Donc les enfants sourds « intégrés » sont seuls avec l’enseignante et les 26 autres élèves de la classe, parfois une AVS est là mais ne peut qu’aider les enfants à mettre et enlever leurs manteaux ou leurs chaussures. Ceux qui entendent mal ou presque pas ne bénéficient d’aucune aide et ne développent aucun mode de communication à l’école qui devient un lieu de jeu où ils doivent juste rester sages pendant les moments de langage ou lorsque la maîtresse lit des histoires.
Or il existe depuis 5 ans une loi sur la scolarisation des enfants handicapés, complétée par des décrets dont le plus récent date d'avril 2009
http://www.education.gouv.fr/cid207/la-scolarisation-des-eleves-handicapes.html
« La loi du 11 février 2005 pour l'égalité des droits et des chances, la participation et la citoyenneté des personnes handicapées renforce les actions en faveur de la scolarisation des élèves handicapés. Elle affirme le droit pour chacun à une scolarisation en milieu ordinaire au plus près de son domicile, à un parcours scolaire continu et adapté. Les parents sont de plus étroitement associés à la décision d'orientation de leur enfant et à la définition de son projet personnalisé de scolarisation (P.P.S.).
Dispositifs de scolarisation
Dès l'âge de 3 ans, si leur famille en fait la demande, les enfants handicapés peuvent être scolarisés à l'école maternelle. Chaque école a vocation à accueillir les enfants relevant de son secteur de recrutement. Pour répondre aux besoins particuliers des élèves handicapés, un projet personnalisé de scolarisation organise la scolarité de l'élève, assorti des mesures d'accompagnement décidées par la Commission des droits et de l'autonomie (C.D.A.). La scolarisation peut être individuelle ou collective, en milieu ordinaire ou en établissement médico-social.
Scolarisation individuelle
Les conditions de la scolarisation individuelle d'un élève handicapé dans une école élémentaire ou dans un établissement scolaire du second degré varient selon la nature et la gravité du handicap.
Selon les situations, la scolarisation peut se dérouler soit :
* sans aucune aide particulière,
* faire l'objet d'aménagements lorsque les besoins de l'élève l'exigent.
Le recours à l'accompagnement par un auxiliaire de vie scolaire et à des matériels pédagogiques adaptés concourent à rendre possible l'accomplissement de la scolarité. »
Nos questions sont simples :
Quand cette loi qui va bientôt avoir 5 ans pourra-t-elle s’appliquer réellement ?
Quand l’Etat donnera-t-il les moyens de ces actions éducatives pour les enfants ?
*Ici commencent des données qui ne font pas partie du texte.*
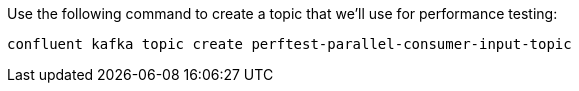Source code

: Use the following command to create a topic that we'll use for performance testing:

```plaintext
confluent kafka topic create perftest-parallel-consumer-input-topic
```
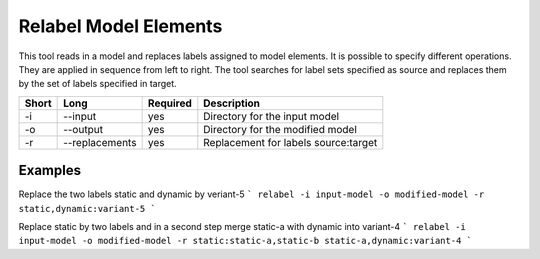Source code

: Relabel Model Elements
======================

This tool reads in a model and replaces labels assigned to model elements.
It is possible to specify different operations. They are applied in sequence
from left to right. The tool searches for label sets specified as source
and replaces them by the set of labels specified in target.

===== ===================== ======== ======================================================
Short Long                  Required Description
===== ===================== ======== ======================================================
-i    --input               yes      Directory for the input model
-o    --output              yes      Directory for the modified model
-r    --replacements        yes      Replacement for labels source:target
===== ===================== ======== ======================================================

Examples
--------

Replace the two labels static and dynamic by veriant-5
```
relabel -i input-model -o modified-model -r static,dynamic:variant-5
```

Replace static by two labels and in a second step merge static-a with dynamic
into variant-4
```
relabel -i input-model -o modified-model -r static:static-a,static-b static-a,dynamic:variant-4
```

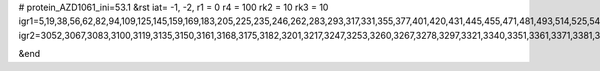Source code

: # protein_AZD1061_ini=53.1
&rst
iat= -1, -2,
r1 = 0
r4 =  100
rk2 = 10
rk3 = 10
igr1=5,19,38,56,62,82,94,109,125,145,159,169,183,205,225,235,246,262,283,293,317,331,355,377,401,420,431,445,455,471,481,493,514,525,541,560,581,595,614,632,638,658,678,692,712,734,744,765,772,788,807,813,827,849,868,882,894,913,923,943,957,971,987,1008,1018,1030,1041,1061,1077,1096,1120,1127,1139,1154,1170,1194,1211,1230,1248,1254,1261,1278,1292,1299,1313,1332,1342,1354,1375,1389,1410,1432,1459,1465,1477,1489,1509,1523,1530,1540,1556,1575,1585,1609,1623,1634,1648,1670,1689,1701,1712,1734,1750,1761,1768,1782,1803,1817,1838,1857,1878,1902,1921,1941,1965,1987,1998,2012,2031,2061,2067,2087,2102,2126,2138,2157,2168,2182,2197,2216,2237,2254,2264,2271,2285,2315,2321,2331,2345,2352,2368,2378,2385,2405,2419,2429,2450,2478,2484,2503,2527,2538,2559,2570,2590,2622,2628,2642,2663,2670,2686,2693,2710,2735,2741,2762,2786,2802,2818,2834,2853,2864,2884,2899,2918,2937,2954,2972,2978,2988,3002,3018,3028,3043,
igr2=3052,3067,3083,3100,3119,3135,3150,3161,3168,3175,3182,3201,3217,3247,3253,3260,3267,3278,3297,3321,3340,3351,3361,3371,3381,3392,3399,3419,3433,3453,3477,3489,3505,3529,3546,3557,3581,3597,3621,3638,3656,3662,3669,3691,3698,3717,3732,3756,3772,3779,3803,3822,3844,3855,3877,3896,3908,3915,3922,3936,3950,3962,3983,3993,4011,4017,4033,4055,4062,4086,4106,4120,4139,4150,4174,4186,4198,4209,4231,4245,4259,4278,4299,4318,4335,4352,4366,4377,4396,4418,4432,4447,4459,4473,4483,4499,4520,4541,4551,4565,4579,4589,4596,4607,4628,4649,4670,4682,4696,4712,4727,4733,4740,4767,4773,4788,4795,4817,4837,4849,4870,4894,4901,4918,4925,4939,4958,4974,4988,5004,5015,5026,5036,5047,5061,5083,5098,5104,5115,5131,5159,5165,5184,5202,5208,5219,5230,5252,5263,5277,5288,5295,5302,5316,5326,5336,5355,5362,5372,5391,5407,5429,5441,5462,5490,5496,5519,5525,5541,5555,5571,5582,5606,5620,5631,5638,5648,5667,5681,5692,5699,5715,5732,5746,5774,5780,5790,5806,5825,5842,5853,5864,5871,5890,5911,5922,5941,5952,5963,5979,5995,6009,6033,6039,6050,6061,6072,6091,6098,6112,6129,6143,6164,6183,6193,6207,6223,6237,6254,6284,6290,6301,6315,6329,6351,6367,6379,6401,6423,6439,6462,6468,6490,6501,6511,6526,6538,6557,6573,6590,6604,6621,6640,6646,6658,6669,6688,6698,6714,6725,6744,6751,6766,6790,6800,6814,6833,6847,6857,6879,6890,6901,6918,6929,6945,6964,6985,6996,7007,7021,7035,7057,7071,7092,7111,7121,7145,7166,7183,7200,7230,7236,7243,7268,7282,7288,7310,7329,7348,7365,7386,7410,7420,7431,7445,7469,7484,7495,7502,7526,7532,7544,7568,7588,7599,7606,7617,7624,7635,7642,7652,7667,7687,7701,7720,7734,7753,7764,7775,7794,7811,7821,7836,7848,7864,7874,7893,7914,7935,7945,7962,7979,8000,8021,8032,8046,8065,8079,8099,8106,8113,8120,8134,8156,8172,8187,8206,8228,8252,8266,8282,8292,8310,8316,8327,8343,8363,8382,8410,8424,8430,8441,8453,8468,8485,8504,8526,8537,8544,8558,8568,8579,8595,8611,8621,8640,8659,8673,8687,8707,8736,8742,8766,8781,8791,8813,8829,8846,8870,8892,8908,8920,8934,8944,8963,8980,8991,8998,9012,9023,9040,9055,9066,9082,9096,9111,9128,9140,9151,9173,9185,9196,9210,9231,9242,9261,9272,9283,9297,9316,9330,9349,9360,9382,9392,9404,9425,9440,9462,9479,9501,9517,9538,9548,9558,9573,9589,9603,9620,9637,9644,9663,9687,9706,9712,9728,9742,9764,9775,9795,9809,9833,9840,9855,

&end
Quand les services de santé et de l’éducation travailleront ils ensemble réellement dans le sens de l’intérêt des enfants ?
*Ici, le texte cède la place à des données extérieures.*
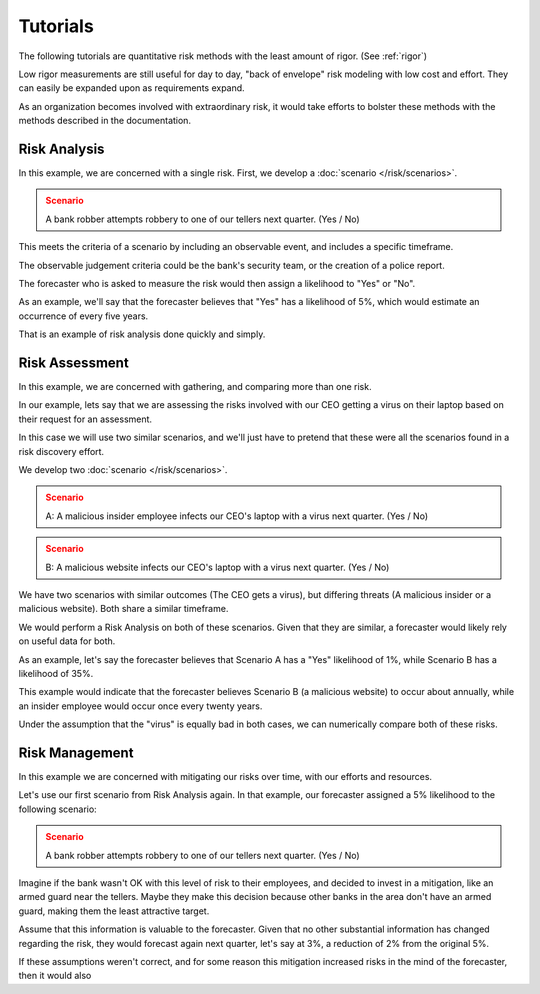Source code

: Tutorials
=========
The following tutorials are quantitative risk methods with the least amount of rigor. (See :ref:`rigor`)

Low rigor measurements are still useful for day to day, "back of envelope" risk modeling with low cost and effort. They can easily be expanded upon as requirements expand.

As an organization becomes involved with extraordinary risk, it would take efforts to bolster these methods with the methods described in the documentation.

Risk Analysis
-------------
In this example, we are concerned with a single risk. First, we develop a :doc:`scenario </risk/scenarios>`.

.. admonition:: Scenario
  :class: warning

  A bank robber attempts robbery to one of our tellers next quarter. (Yes / No)

This meets the criteria of a scenario by including an observable event, and includes a specific timeframe.

The observable judgement criteria could be the bank's security team, or the creation of a police report.

The forecaster who is asked to measure the risk would then assign a likelihood to "Yes" or "No".

As an example, we'll say that the forecaster believes that "Yes" has a likelihood of 5%, which would estimate an occurrence of every five years.

That is an example of risk analysis done quickly and simply.

Risk Assessment
---------------
In this example, we are concerned with gathering, and comparing more than one risk.

In our example, lets say that we are assessing the risks involved with our CEO getting a virus on their laptop based on their request for an assessment.

In this case we will use two similar scenarios, and we'll just have to pretend that these were all the scenarios found in a risk discovery effort.

We develop two :doc:`scenario </risk/scenarios>`.

.. admonition:: Scenario
  :class: warning

  A: A malicious insider employee infects our CEO's laptop with a virus next quarter. (Yes / No)

.. admonition:: Scenario
  :class: warning

  B: A malicious website infects our CEO's laptop with a virus next quarter. (Yes / No)

We have two scenarios with similar outcomes (The CEO gets a virus), but differing threats (A malicious insider or a malicious website). Both share a similar timeframe.

We would perform a Risk Analysis on both of these scenarios. Given that they are similar, a forecaster would likely rely on useful data for both.

As an example, let's say the forecaster believes that Scenario A has a "Yes" likelihood of 1%, while Scenario B has a likelihood of 35%.

This example would indicate that the forecaster believes Scenario B (a malicious website) to occur about annually, while an insider employee would occur once every twenty years.

Under the assumption that the "virus" is equally bad in both cases, we can numerically compare both of these risks.

Risk Management
---------------
In this example we are concerned with mitigating our risks over time, with our efforts and resources.

Let's use our first scenario from Risk Analysis again. In that example, our forecaster assigned a 5% likelihood to the following scenario:

.. admonition:: Scenario
  :class: warning

  A bank robber attempts robbery to one of our tellers next quarter. (Yes / No)

Imagine if the bank wasn't OK with this level of risk to their employees, and decided to invest in a mitigation, like an armed guard near the tellers. Maybe they make this decision because other banks in the area don't have an armed guard, making them the least attractive target.

Assume that this information is valuable to the forecaster. Given that no other substantial information has changed regarding the risk, they would forecast again next quarter, let's say at 3%, a reduction of 2% from the original 5%.

If these assumptions weren't correct, and for some reason this mitigation increased risks in the mind of the forecaster, then it would also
Ces enfants ont besoin avant tout, et très rapidement d’une langue pour communiquer et pour apprendre, la LSF* (langue des signes françaises) ou l'aide du LPC (langue parlée complétée); comme les autres enfants de leur âge ils ont besoin d’apprendre le Français écrit et de développer l'oral selon leurs capacités et à leur rythme.
* D’après le dictionnaire : Une langue est un système de signes linguistiques, vocaux, graphiques ou gestuels, qui permet la communication entre les individus. La langue des signes est donc une vraie langue, riche et vivante. Nous avons fait ce choix pour Vincent qui n’a pas accès à l’oralisation.